| PROBLEM TO WORK ON |
Retype every line of the material below word for word, leaving out the pictures.

====== STORED DATA ======

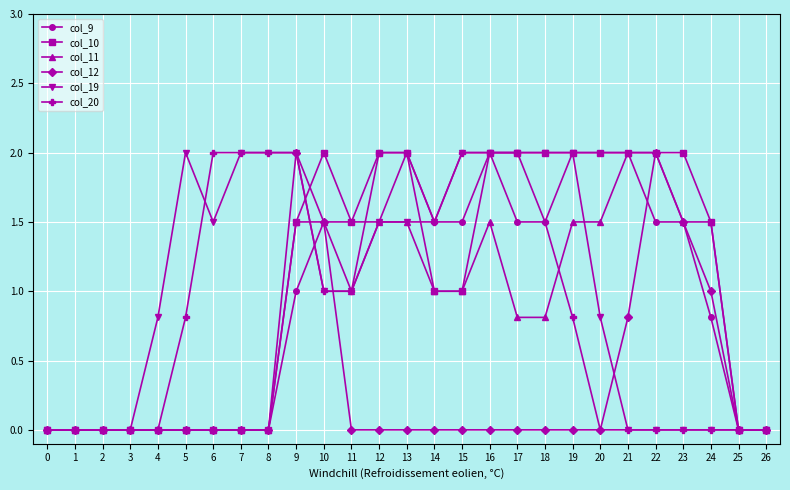

What is the value of the col_10 point at the 12th from the left?

1.5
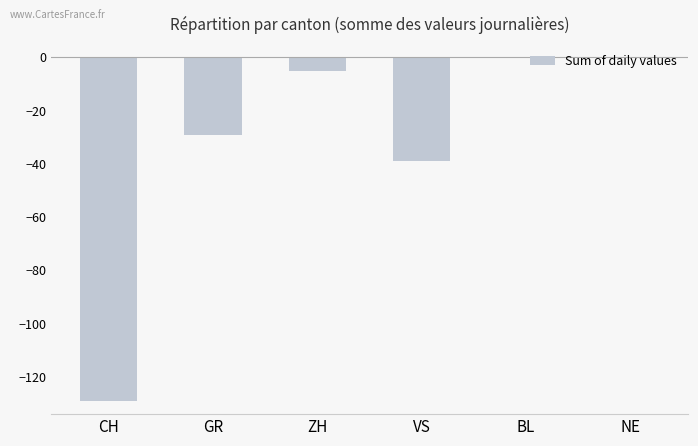

Count the number of values greater than -5.

2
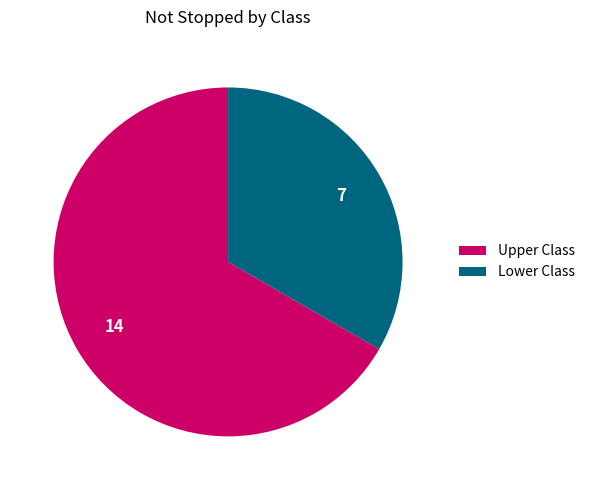

Which has a higher value, Upper Class or Lower Class?

Upper Class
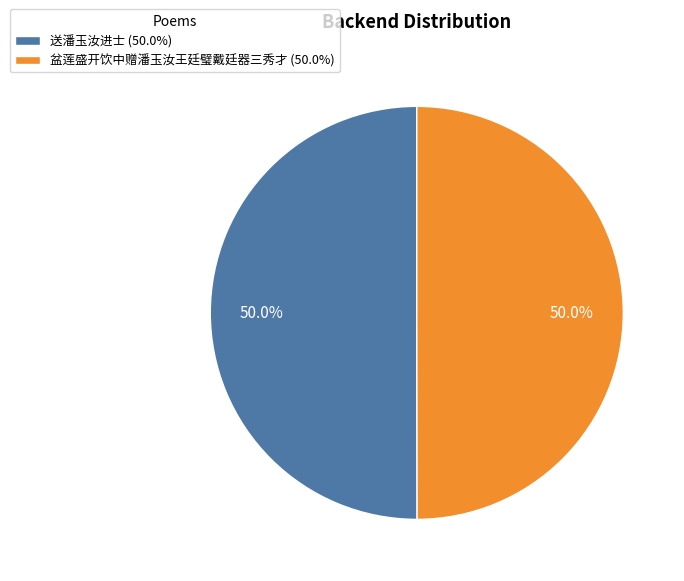

What percentage is the 送潘玉汝进士 slice, to the nearest percent?

50%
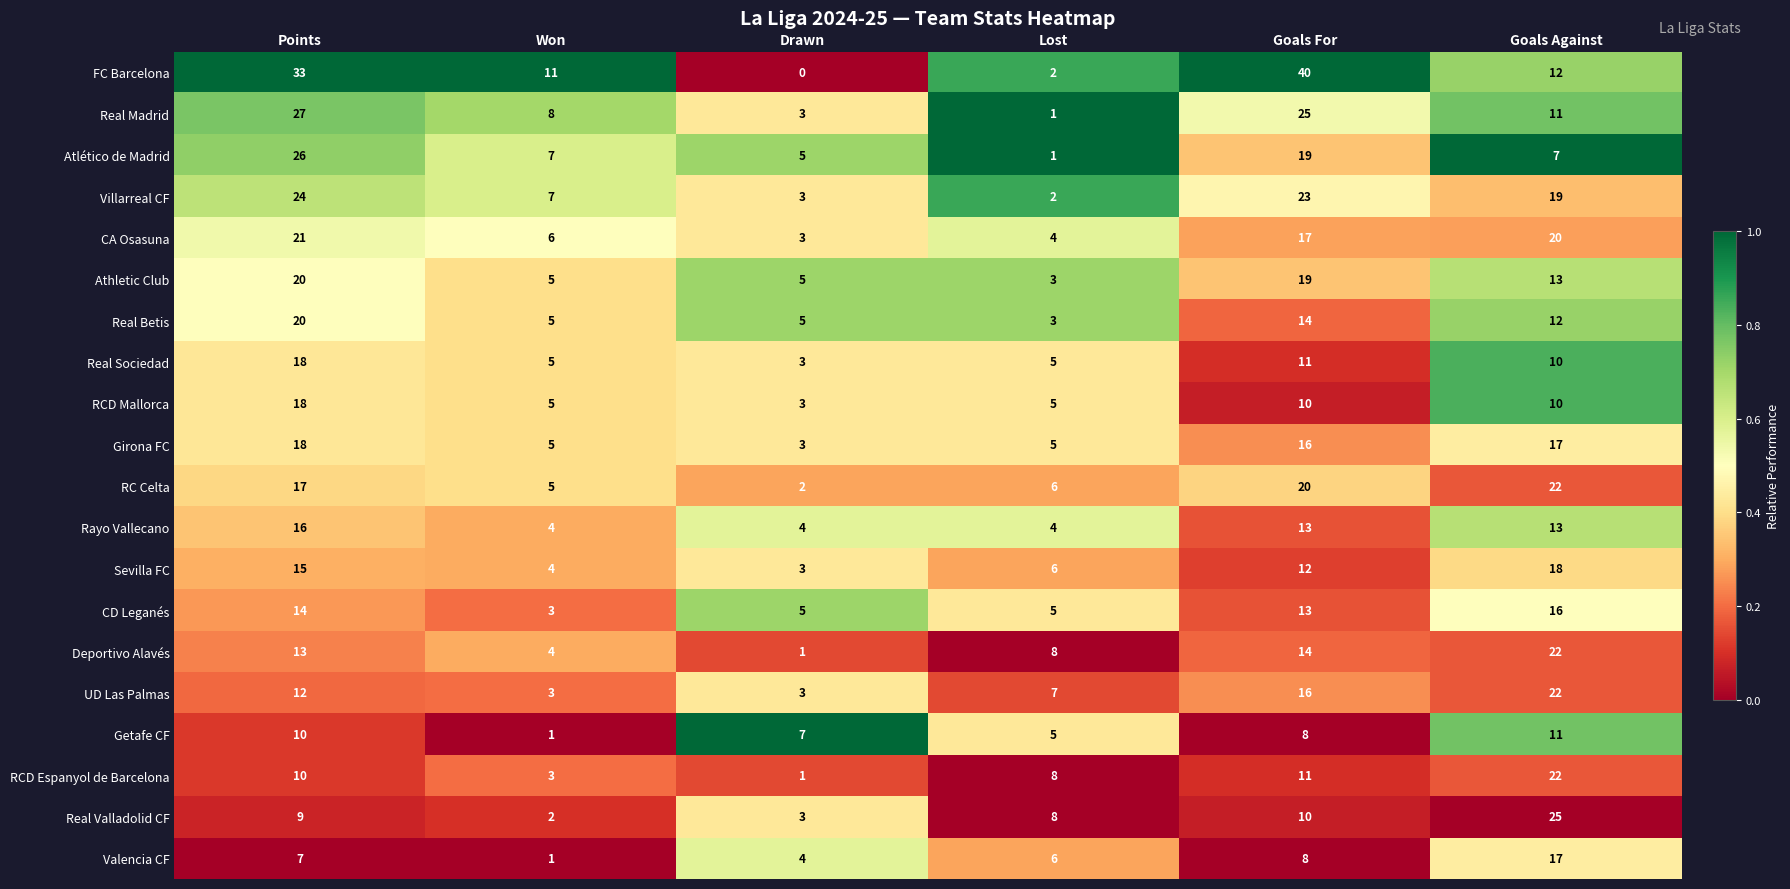

True or false: Girona FC has a value of 5 at Lost.

True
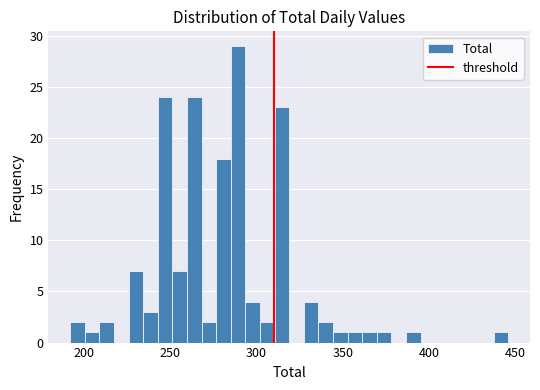

Around what value on the x-axis is the tallest bar? Give the approximate position of its centre, as read against the axis.

290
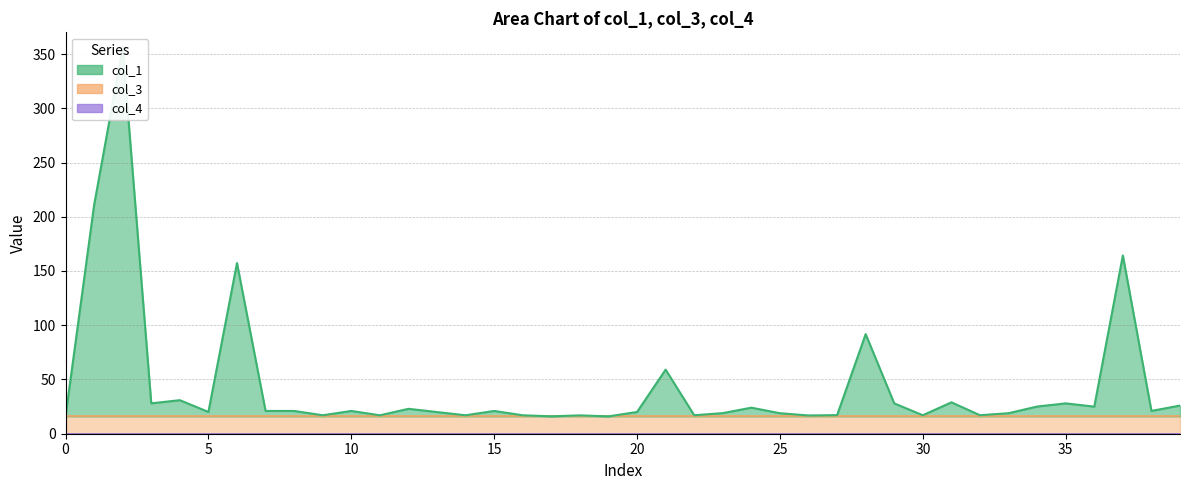

True or false: col_3 and col_4 intersect in this chart.

False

======

| WRITTEN RESPONSE |
What is the value of the col_10 point at the 12th from the left?

1.5

Count the number of values greater than -5.

2

Which has a higher value, Upper Class or Lower Class?

Upper Class

What percentage is the 送潘玉汝进士 slice, to the nearest percent?

50%

True or false: Girona FC has a value of 5 at Lost.

True

Around what value on the x-axis is the tallest bar? Give the approximate position of its centre, as read against the axis.

290

True or false: col_3 and col_4 intersect in this chart.

False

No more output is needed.